Your objective. Print the lines from the one containing "right wrist: (620, 88, -7)" through the end of the items, inclusive, reproducing each line without any changes.

(People items with keypoints)
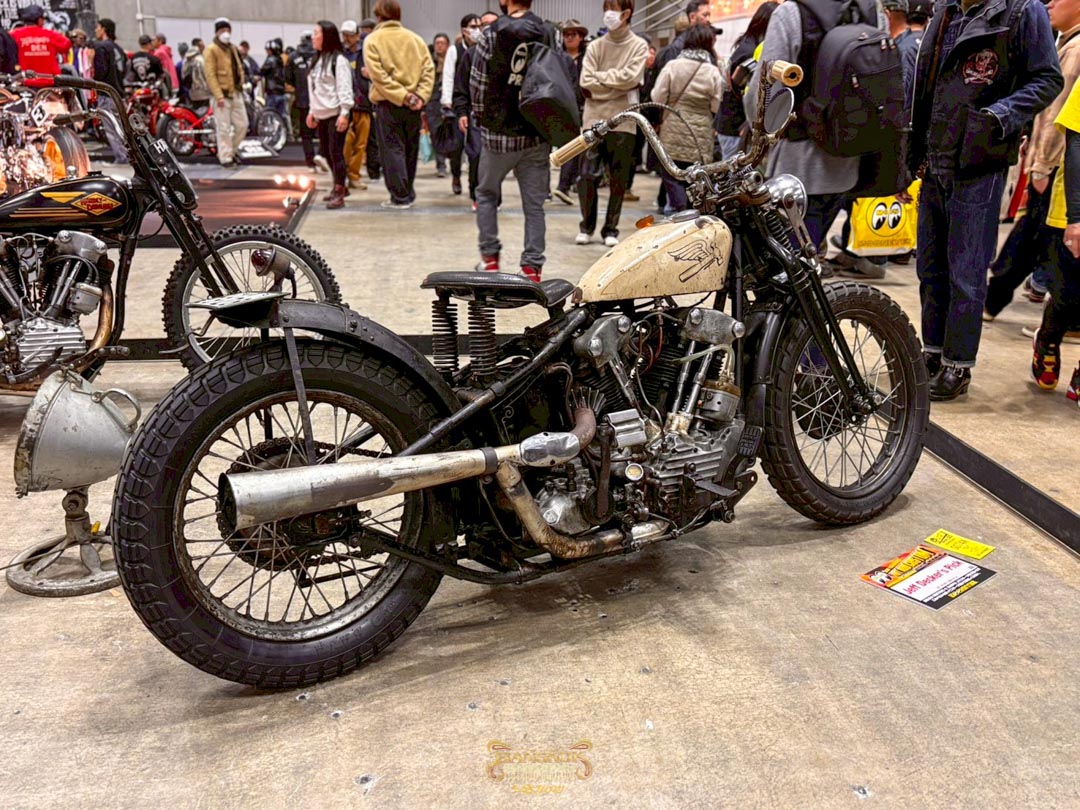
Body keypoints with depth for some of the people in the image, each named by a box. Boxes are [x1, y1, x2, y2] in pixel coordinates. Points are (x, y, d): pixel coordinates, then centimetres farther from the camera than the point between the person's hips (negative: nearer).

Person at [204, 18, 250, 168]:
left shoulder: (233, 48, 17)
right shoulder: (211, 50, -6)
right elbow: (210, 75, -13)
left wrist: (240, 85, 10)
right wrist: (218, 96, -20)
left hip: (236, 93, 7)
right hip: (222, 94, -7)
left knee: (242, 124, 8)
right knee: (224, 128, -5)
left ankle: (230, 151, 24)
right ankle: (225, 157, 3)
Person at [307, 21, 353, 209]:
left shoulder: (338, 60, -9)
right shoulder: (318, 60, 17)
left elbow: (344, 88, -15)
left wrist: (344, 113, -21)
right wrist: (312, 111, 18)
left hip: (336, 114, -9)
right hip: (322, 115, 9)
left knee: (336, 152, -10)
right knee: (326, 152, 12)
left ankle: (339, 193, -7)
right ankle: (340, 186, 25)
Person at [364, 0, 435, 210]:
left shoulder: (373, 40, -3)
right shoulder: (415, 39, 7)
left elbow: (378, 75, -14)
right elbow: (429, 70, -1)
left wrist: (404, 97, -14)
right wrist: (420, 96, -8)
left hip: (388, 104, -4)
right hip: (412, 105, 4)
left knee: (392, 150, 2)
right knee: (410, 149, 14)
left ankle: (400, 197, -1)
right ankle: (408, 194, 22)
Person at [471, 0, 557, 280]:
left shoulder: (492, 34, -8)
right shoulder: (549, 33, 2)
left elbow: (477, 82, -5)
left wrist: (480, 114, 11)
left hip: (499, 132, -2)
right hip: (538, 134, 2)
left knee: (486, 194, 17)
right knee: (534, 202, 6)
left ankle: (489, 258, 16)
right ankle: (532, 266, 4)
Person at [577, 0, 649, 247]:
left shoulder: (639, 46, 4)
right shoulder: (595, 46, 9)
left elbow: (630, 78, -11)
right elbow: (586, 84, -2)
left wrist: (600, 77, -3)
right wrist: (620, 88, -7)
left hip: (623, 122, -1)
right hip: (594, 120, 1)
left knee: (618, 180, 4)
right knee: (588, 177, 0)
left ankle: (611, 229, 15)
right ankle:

Answer for the task.
right wrist: (620, 88, -7)
left hip: (623, 122, -1)
right hip: (594, 120, 1)
left knee: (618, 180, 4)
right knee: (588, 177, 0)
left ankle: (611, 229, 15)
right ankle:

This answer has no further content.